Task to carry out: Using the data beneath, show every line that includes the word "Fish".

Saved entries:

----

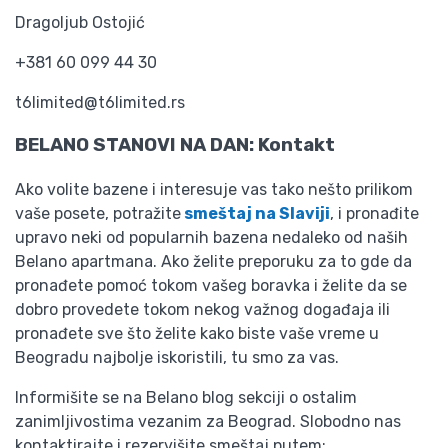
Dragoljub Ostojić
+381 60 099 44 30
t6limited@t6limited.rs
BELANO STANOVI NA DAN: Kontakt
Ako volite bazene i interesuje vas tako nešto prilikom
vaše posete, potražite
smeštaj na Slaviji
, i pronađite
upravo neki od popularnih bazena nedaleko od naših
Belano apartmana. Ako želite preporuku za to gde da
pronađete pomoć tokom vašeg boravka i želite da se
dobro provedete tokom nekog važnog događaja ili
pronađete sve što želite kako biste vaše vreme u
Beogradu najbolje iskoristili, tu smo za vas.
Informišite se na Belano blog sekciji o ostalim
zanimljivostima vezanim za Beograd. Slobodno nas
kontaktirajte i rezervišite smeštaj putem:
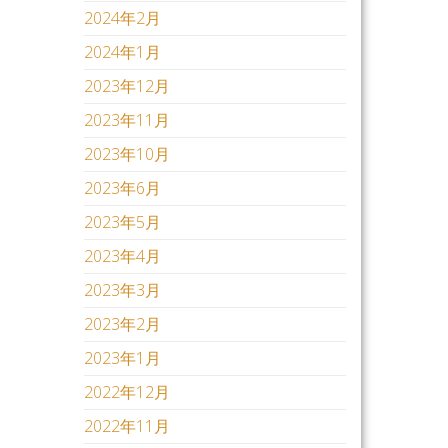
2024年2月
2024年1月
2023年12月
2023年11月
2023年10月
2023年6月
2023年5月
2023年4月
2023年3月
2023年2月
2023年1月
2022年12月
2022年11月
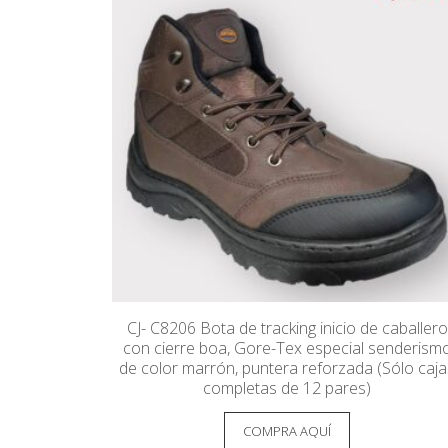
CJ- C8206 Bota de tracking inicio de caballero
con cierre boa, Gore-Tex especial senderism
de color marrón, puntera reforzada (Sólo caj
completas de 12 pares)
COMPRA AQUÍ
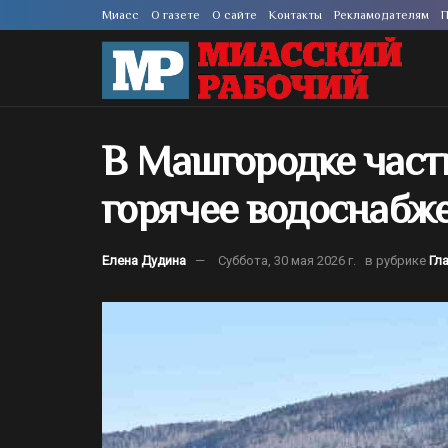
Миасс
О газете
О сайте
Контакты
Рекламодателям
П
В Машгородке част
горячее водоснабж
Елена Дудина
Суббота, 30 мая 2026 г.
в рубрике
Гл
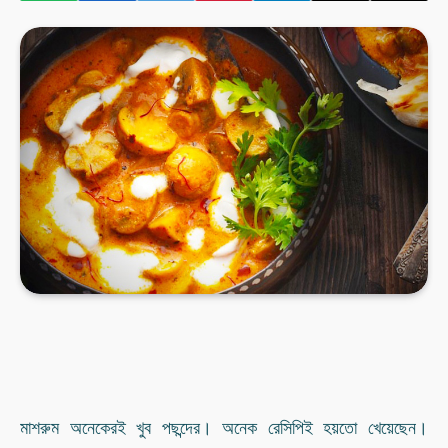
মাশরুম অনেকেরই খুব পছন্দের। অনেক রেসিপিই হয়তো খেয়েছেন।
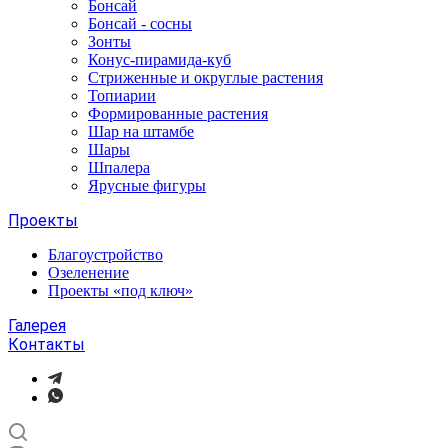
Бонсай
Бонсай - сосны
Зонты
Конус-пирамида-куб
Стриженные и округлые растения
Топиарии
Формированные растения
Шар на штамбе
Шары
Шпалера
Ярусные фигуры
Проекты
Благоустройство
Озеленение
Проекты «под ключ»
Галерея
Контакты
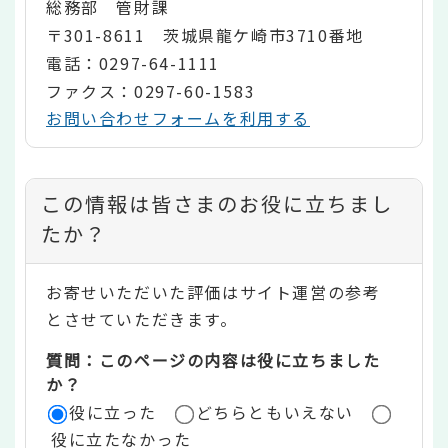
総務部 管財課
〒301-8611 茨城県龍ケ崎市3710番地
電話：0297-64-1111
ファクス：0297-60-1583
お問い合わせフォームを利用する
コ
この情報は皆さまのお役に立ちまし
ン
たか？
テ
お寄せいただいた評価はサイト運営の参考
ン
とさせていただきます。
ツ
質問：このページの内容は役に立ちました
評
か？
役に立った
どちらともいえない
価
役に立たなかった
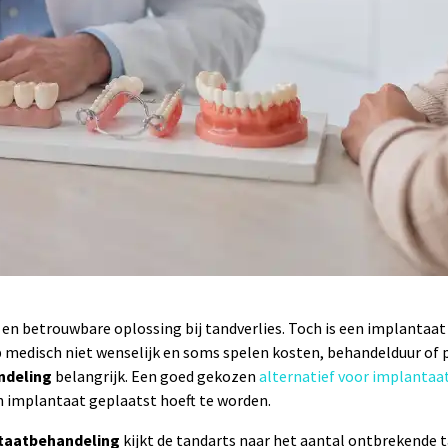
 betrouwbare oplossing bij tandverlies. Toch is een implantaat n
medisch niet wenselijk en soms spelen kosten, behandelduur of pe
ndeling
belangrijk. Een goed gekozen
alternatief voor implanta
n implantaat geplaatst hoeft te worden.
ntaatbehandeling
kijkt de tandarts naar het aantal ontbrekende t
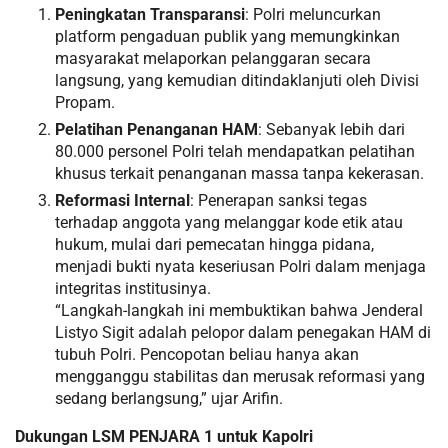
Peningkatan Transparansi
: Polri meluncurkan
platform pengaduan publik yang memungkinkan
masyarakat melaporkan pelanggaran secara
langsung, yang kemudian ditindaklanjuti oleh Divisi
Propam.
Pelatihan Penanganan HAM
: Sebanyak lebih dari
80.000 personel Polri telah mendapatkan pelatihan
khusus terkait penanganan massa tanpa kekerasan.
Reformasi Internal
: Penerapan sanksi tegas
terhadap anggota yang melanggar kode etik atau
hukum, mulai dari pemecatan hingga pidana,
menjadi bukti nyata keseriusan Polri dalam menjaga
integritas institusinya.
“Langkah-langkah ini membuktikan bahwa Jenderal
Listyo Sigit adalah pelopor dalam penegakan HAM di
tubuh Polri. Pencopotan beliau hanya akan
mengganggu stabilitas dan merusak reformasi yang
sedang berlangsung,” ujar Arifin.
Dukungan LSM PENJARA 1 untuk Kapolri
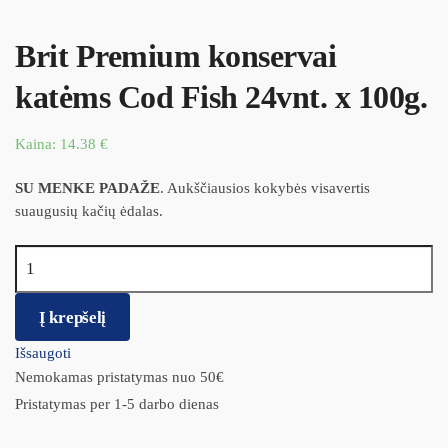
Brit Premium konservai
katėms Cod Fish 24vnt. x 100g.
Kaina:
14.38
€
SU MENKE PADAŽE
. Aukščiausios kokybės visavertis
suaugusių kačių ėdalas.
produkto kiekis: Brit Premium konservai katėms Cod Fish 24vnt. x
100g.
Į krepšelį
Išsaugoti
Nemokamas pristatymas nuo 50€
Pristatymas per 1-5 darbo dienas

----

Task answer:
katėms Cod Fish 24vnt. x 100g.
produkto kiekis: Brit Premium konservai katėms Cod Fish 24vnt. x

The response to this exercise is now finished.